Labs that work with microorganisms are classified according to biosafety levels. Microbes that don’t cause disease require few precautions. They can be safely studied in biosafety level 1 (BSL-1) laboratories. However, the most deadly and contagious pathogens, such as Ebola, must be studied in strictly regulated BSL-4 laboratories. The ferret room, part of the University of Wisconsin’s Influenza Research Institute (IRI), is what’s known as a BSL-3 Ag lab, which includes almost all of the features typically found in BSL-4 facilities. This is no slipshod operation. The air coming out the containment facility passes through multiple HEPA filters and the liquid waste gets cooked at 250 degrees for an hour, a process that makes the basement smell like warm shampoo. The effluent system alone cost a million dollars. The list of procedures for entering and exiting the facility is dizzyingly long: Before entering the lab, “the researchers are going to take all of their clothes off, including undergarments, and put on scrubs and dedicated shoes. They’re going to wear booties inside of those shoes and booties on the outside. They’re going to take a couple of towels and an extra pair of scrubs and then they’ll go into the secure corridor,” says Rebecca Moritz, select agent program manager in the Office of Biological Safety. Then they move on to another room where they put on their protective gear and enter the air lock. When they leave, they must strip down, ditch their Tyvek according to a strict disrobing protocol, and hit the showers. “Flu isn’t hardy. Soap and water is going to kill it,” Moritz says. And if the soap doesn’t kill it, the giant cooker in the basement certainly will.

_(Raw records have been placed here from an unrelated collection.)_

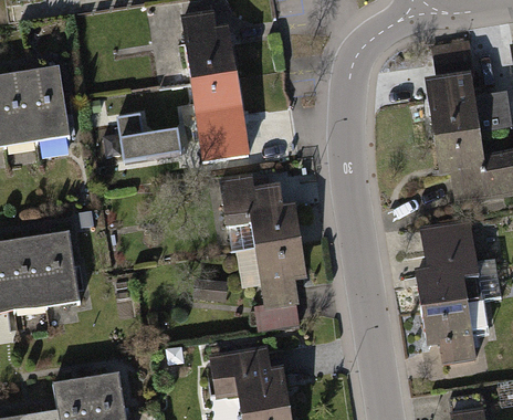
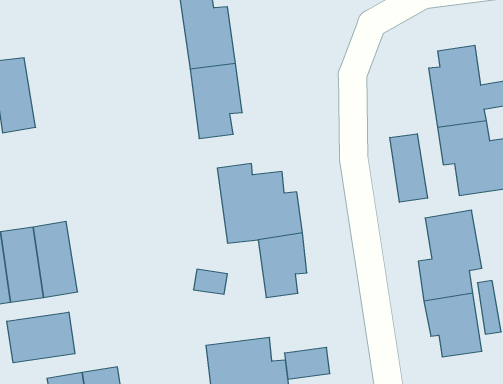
building: [30,67,73,140] -> none
building: [101,116,181,165] -> none
building: none -> [390,134,427,202]
building: [255,302,300,333] -> [284,347,330,379]
building: none -> [7,312,75,363]

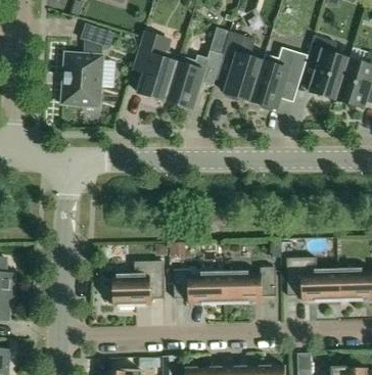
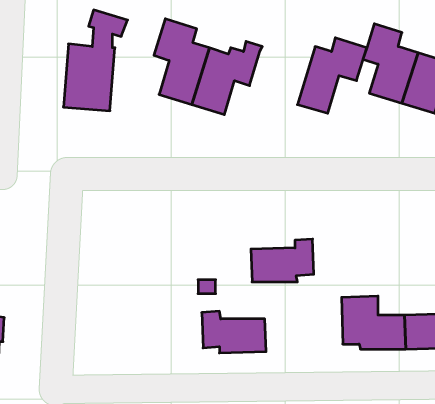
building: [220,30,265,100] -> none
building: [107,260,164,303] -> none
building: [224,266,275,300] -> [251,239,314,282]

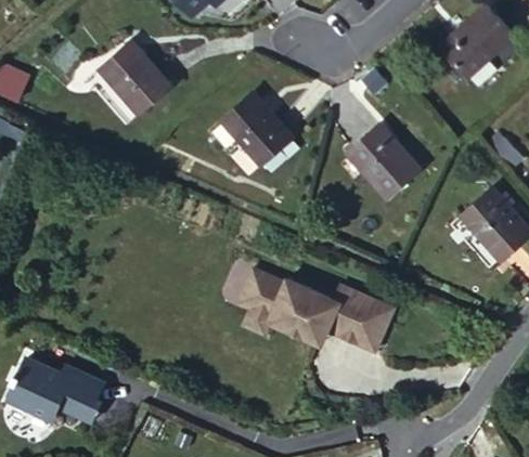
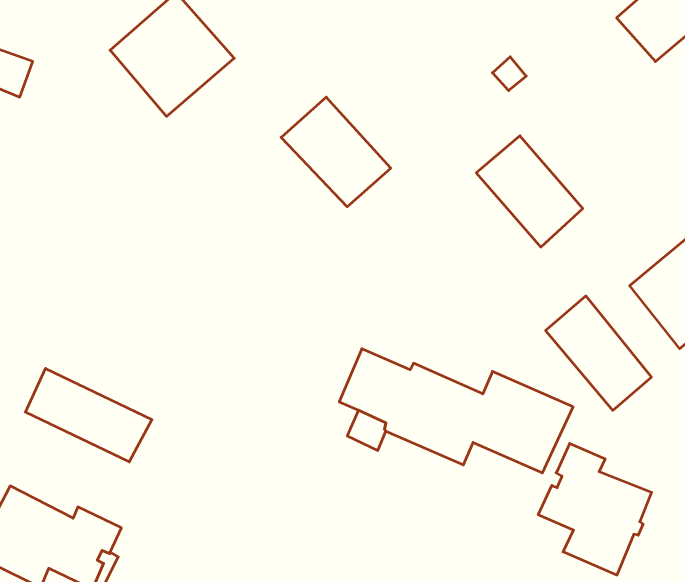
building: none -> [546,296,651,410]
building: none -> [25,368,152,462]
building: none -> [538,443,652,575]

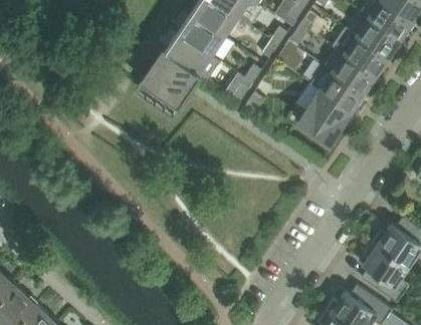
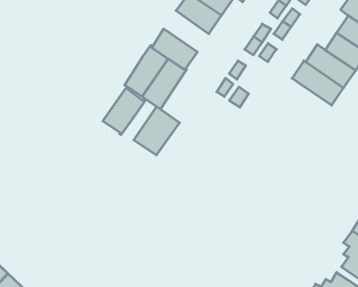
building: [177,13,224,56] -> none
building: [297,90,352,144] -> none
building: none -> [103,88,146,135]
building: none -> [134,107,180,155]

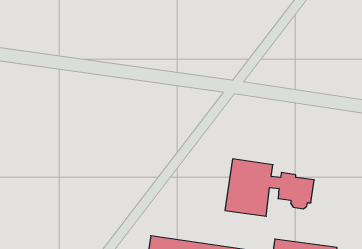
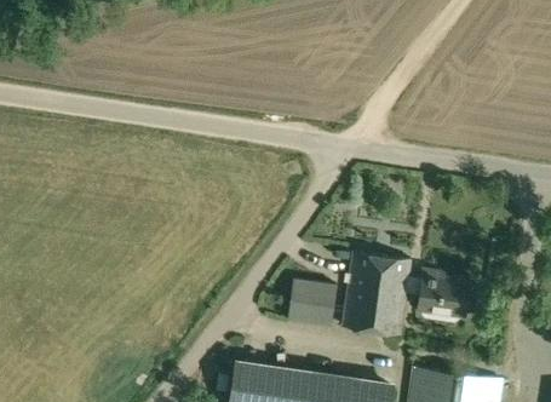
building: none -> [287,277,337,326]

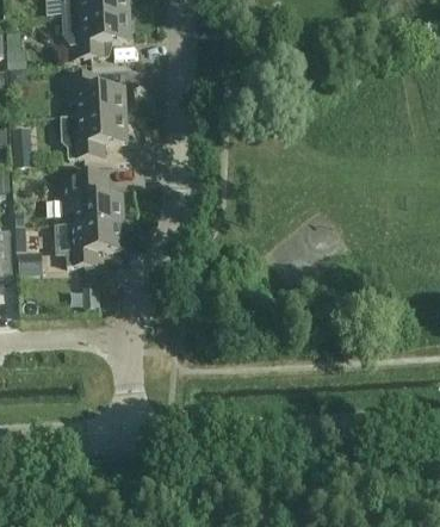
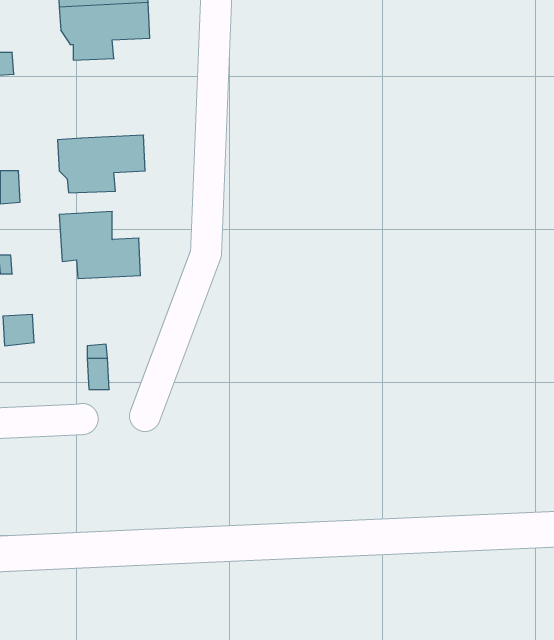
building: [63,73,125,117] -> none
building: [47,222,124,267] -> none

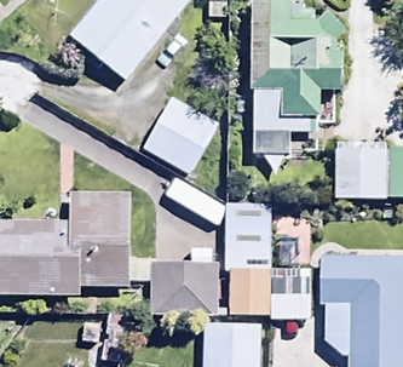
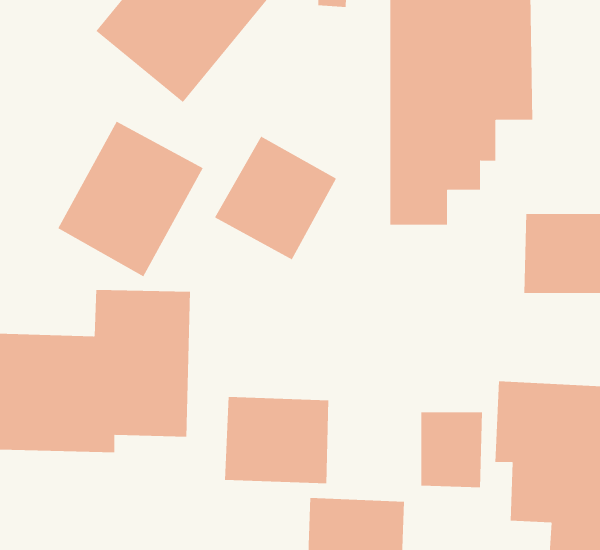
building: none -> [58,121,204,277]
building: [224,202,270,247] -> none
building: [228,270,271,316] -> none

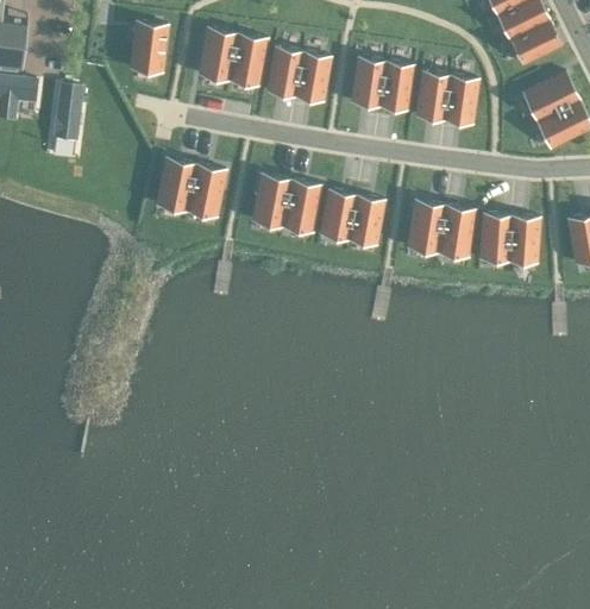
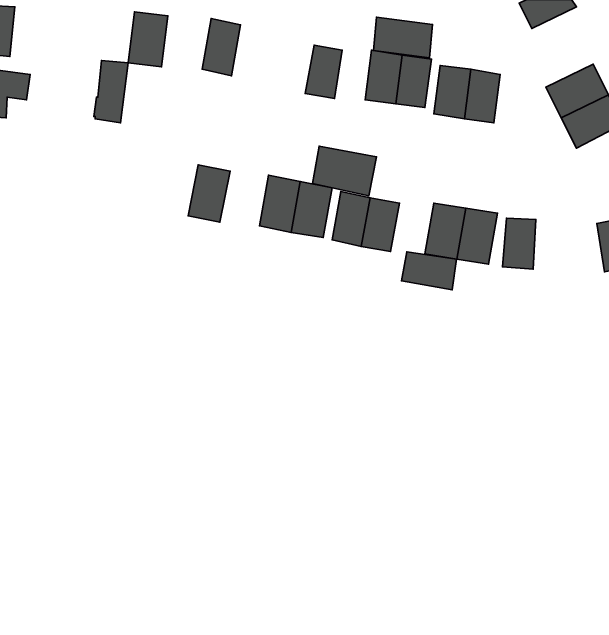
building: [508,18,563,65] -> none
building: none -> [373,17,433,58]
building: [227,34,268,87] -> none
building: [268,48,305,99] -> none
building: [52,84,84,143] -> [94,60,128,123]
building: none -> [312,146,376,196]
building: [157,159,196,213] -> none
building: [509,216,540,265] -> none
building: none -> [401,252,456,290]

Of course, no system is foolproof. Accidents do happen. I wrote about some of them in 2007: That year the UK announced that an outbreak of foot-and-mouth disease had almost certainly been the result of a virus that escaped from a nearby lab. In 2006, a researcher at Texas A&M University came down with brucellosis after disinfecting a chamber used to expose mice to the bacteria. In 2004, two researchers at Beijing’s National Institute of Virology contracted severe acute respiratory syndrome, infecting seven other people and killing one. And later that year, a Russian scientist died after accidentally injecting herself with the Ebola virus.

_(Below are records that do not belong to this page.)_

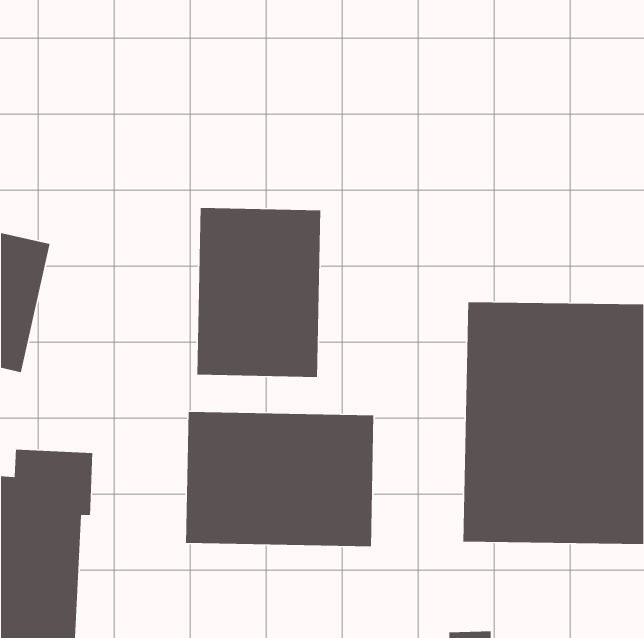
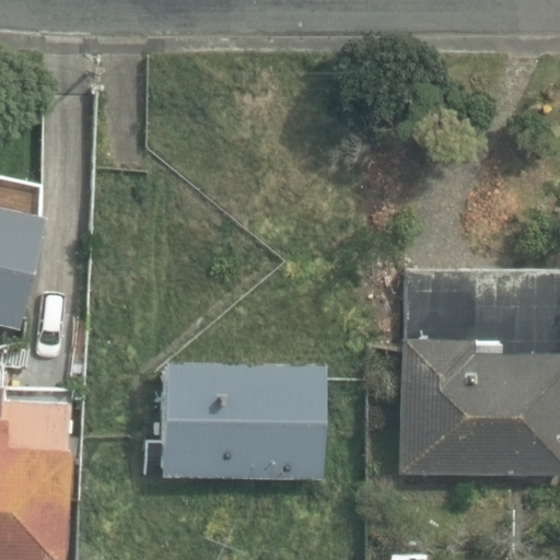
building: [196,207,321,378] -> none

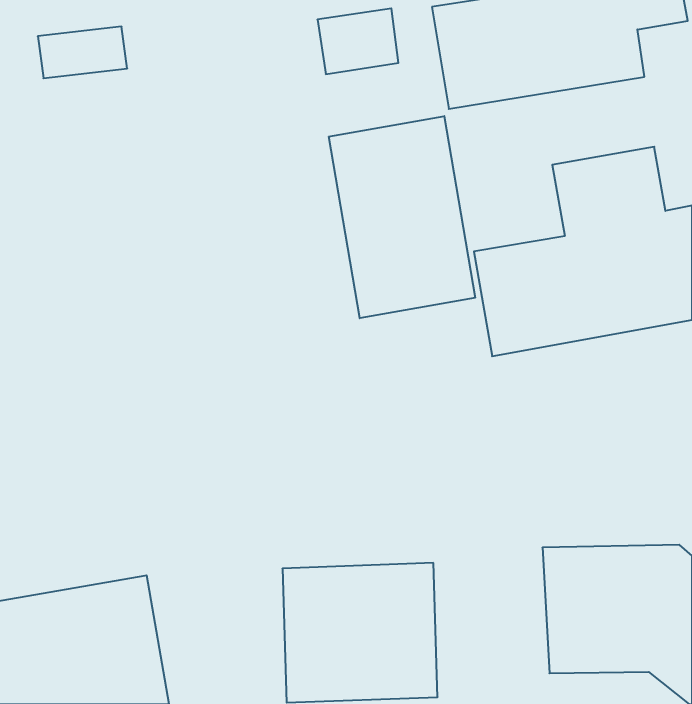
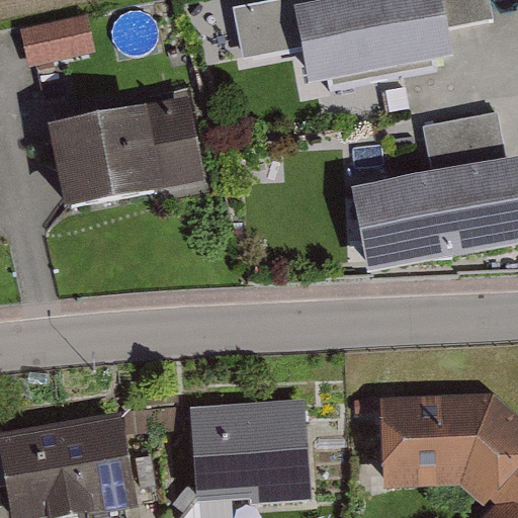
building: [329,116,475,318] -> none
building: none -> [70,99,209,204]

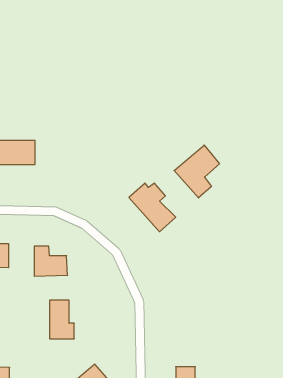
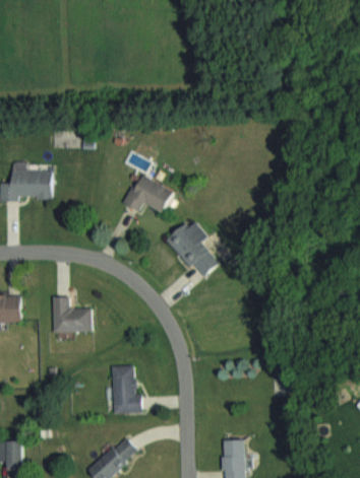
building: none -> [124,174,174,211]
building: [174,145,219,198] -> none
building: [50,300,74,339] -> [111,366,140,412]

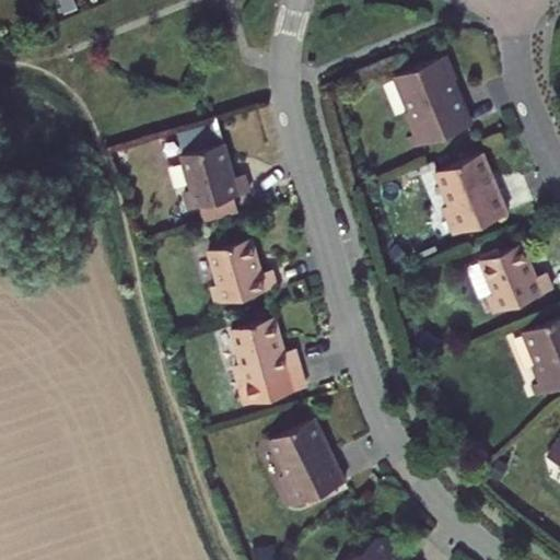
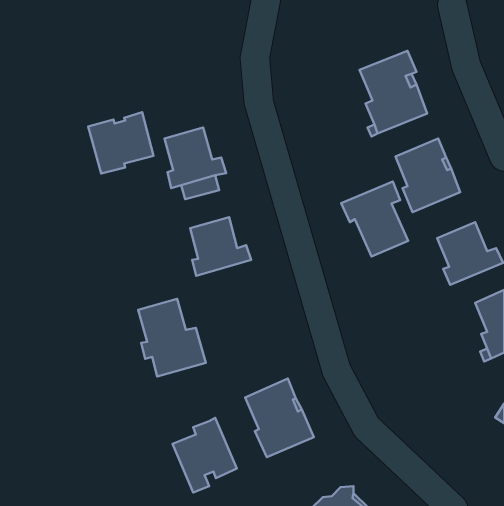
building: none -> [88,112,154,173]
building: none -> [341,181,408,256]
building: [231,318,305,404] -> [138,299,206,377]
building: none -> [172,418,237,492]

So the real question is this: Do the benefits of this kind of risky research outweigh the risks? The answer isn’t yet clear. In October 2014, White House Office of Science and Technology Policy and Department of Health and Human Services announced that they would stop funding studies that aim to enhance the pathogenicity or transmissibility of influenza, SARS, and MERS — so-called ‘gain-of-function’ studies — while they pause to consider the risks and benefits. But whether months, or even years, of careful deliberation can provide clarity on the issue remains to be seen. The question may simply be unanswerable. “I suspect that no one, not even WHO [the World Health Organization], has done a quantitative risk-benefit analysis of H5N1 research because it cannot be done,” writes virologist Vincent Racaniello. “What basic research will reveal is frequently unknown – if the outcome could be predicted, then it would not be research. Scientists ask questions, and design experiments to answer them, but the results remain elusive until the experiments are done. How can the benefits be quantified if the outcome isn’t certain?”